Each line holding the string "neck" is to be copied from the data.
'''
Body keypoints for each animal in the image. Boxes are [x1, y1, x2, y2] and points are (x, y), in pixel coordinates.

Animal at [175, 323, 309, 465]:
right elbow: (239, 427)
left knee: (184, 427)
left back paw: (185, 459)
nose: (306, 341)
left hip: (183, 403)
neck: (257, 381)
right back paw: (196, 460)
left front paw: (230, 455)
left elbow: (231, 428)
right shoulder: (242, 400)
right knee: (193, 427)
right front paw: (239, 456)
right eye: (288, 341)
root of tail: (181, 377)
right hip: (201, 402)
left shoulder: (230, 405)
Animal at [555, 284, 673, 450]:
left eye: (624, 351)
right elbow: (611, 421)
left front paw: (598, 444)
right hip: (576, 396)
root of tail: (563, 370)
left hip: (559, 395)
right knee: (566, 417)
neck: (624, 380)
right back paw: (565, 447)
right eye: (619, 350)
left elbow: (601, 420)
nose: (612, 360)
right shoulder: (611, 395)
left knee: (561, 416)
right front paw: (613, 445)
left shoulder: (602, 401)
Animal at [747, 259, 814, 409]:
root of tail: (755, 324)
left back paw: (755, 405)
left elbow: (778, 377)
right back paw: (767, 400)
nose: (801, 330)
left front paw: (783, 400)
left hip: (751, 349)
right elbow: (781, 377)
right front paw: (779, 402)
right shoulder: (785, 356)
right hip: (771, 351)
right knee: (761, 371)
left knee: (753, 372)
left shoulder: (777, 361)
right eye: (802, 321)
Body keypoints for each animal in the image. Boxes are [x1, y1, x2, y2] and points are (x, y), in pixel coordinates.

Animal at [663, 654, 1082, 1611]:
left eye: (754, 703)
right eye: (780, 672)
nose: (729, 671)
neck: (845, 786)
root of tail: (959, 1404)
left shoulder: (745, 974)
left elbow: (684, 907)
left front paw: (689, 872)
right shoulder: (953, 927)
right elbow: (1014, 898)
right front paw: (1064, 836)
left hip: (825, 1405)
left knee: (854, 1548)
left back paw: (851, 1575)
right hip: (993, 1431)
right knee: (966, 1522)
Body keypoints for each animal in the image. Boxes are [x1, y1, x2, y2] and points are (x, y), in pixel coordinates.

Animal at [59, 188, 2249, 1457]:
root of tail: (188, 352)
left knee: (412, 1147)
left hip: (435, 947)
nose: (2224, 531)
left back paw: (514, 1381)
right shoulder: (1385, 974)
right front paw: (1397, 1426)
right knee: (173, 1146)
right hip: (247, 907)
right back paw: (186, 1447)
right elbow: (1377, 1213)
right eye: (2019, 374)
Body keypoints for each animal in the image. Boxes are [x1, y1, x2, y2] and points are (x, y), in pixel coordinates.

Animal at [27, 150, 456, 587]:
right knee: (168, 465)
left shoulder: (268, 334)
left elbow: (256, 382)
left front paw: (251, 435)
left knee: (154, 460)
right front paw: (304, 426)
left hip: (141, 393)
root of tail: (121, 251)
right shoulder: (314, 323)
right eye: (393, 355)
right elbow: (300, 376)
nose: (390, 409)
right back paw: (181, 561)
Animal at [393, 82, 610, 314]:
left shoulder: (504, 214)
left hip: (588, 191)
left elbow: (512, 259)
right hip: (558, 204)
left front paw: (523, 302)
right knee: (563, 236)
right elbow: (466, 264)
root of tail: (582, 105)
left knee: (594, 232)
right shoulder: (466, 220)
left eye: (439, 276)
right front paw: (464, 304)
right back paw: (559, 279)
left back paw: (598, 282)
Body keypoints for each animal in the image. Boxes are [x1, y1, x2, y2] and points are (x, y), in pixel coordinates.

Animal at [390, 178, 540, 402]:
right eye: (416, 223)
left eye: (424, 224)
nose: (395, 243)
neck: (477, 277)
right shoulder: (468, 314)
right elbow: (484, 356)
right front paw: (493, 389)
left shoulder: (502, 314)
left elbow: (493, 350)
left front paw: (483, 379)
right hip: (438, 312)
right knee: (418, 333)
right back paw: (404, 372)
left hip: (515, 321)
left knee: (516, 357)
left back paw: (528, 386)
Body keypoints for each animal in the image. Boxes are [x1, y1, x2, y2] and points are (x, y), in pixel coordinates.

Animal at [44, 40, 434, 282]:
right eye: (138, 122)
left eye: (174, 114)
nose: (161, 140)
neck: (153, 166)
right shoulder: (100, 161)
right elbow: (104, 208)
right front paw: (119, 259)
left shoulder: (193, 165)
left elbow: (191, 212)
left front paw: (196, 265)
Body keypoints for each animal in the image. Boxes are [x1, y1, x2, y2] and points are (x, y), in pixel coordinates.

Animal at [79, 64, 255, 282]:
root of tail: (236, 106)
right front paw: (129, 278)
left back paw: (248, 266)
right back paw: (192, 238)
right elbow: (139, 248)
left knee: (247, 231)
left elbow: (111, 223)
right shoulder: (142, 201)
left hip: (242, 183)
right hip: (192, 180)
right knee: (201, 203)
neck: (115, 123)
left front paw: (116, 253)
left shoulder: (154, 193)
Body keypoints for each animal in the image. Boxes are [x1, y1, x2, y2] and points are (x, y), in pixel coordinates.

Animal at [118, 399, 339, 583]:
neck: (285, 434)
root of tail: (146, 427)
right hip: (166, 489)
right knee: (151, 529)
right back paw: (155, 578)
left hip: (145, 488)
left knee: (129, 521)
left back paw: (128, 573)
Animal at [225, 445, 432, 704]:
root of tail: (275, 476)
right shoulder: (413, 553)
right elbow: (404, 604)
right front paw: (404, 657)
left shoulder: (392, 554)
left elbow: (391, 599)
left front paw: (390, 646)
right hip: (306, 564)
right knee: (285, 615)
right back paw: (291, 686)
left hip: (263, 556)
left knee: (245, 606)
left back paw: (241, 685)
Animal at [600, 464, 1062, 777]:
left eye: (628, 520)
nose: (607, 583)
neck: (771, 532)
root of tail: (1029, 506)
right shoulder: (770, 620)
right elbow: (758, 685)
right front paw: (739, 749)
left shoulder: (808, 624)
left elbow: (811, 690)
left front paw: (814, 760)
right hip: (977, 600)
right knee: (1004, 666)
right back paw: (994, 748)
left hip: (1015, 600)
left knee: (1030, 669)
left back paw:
'''
> [OUTPUT FOR THIS TASK]:
neck: (257, 381)
neck: (624, 380)
neck: (845, 786)
neck: (477, 277)
neck: (153, 166)
neck: (115, 123)
neck: (285, 434)
neck: (771, 532)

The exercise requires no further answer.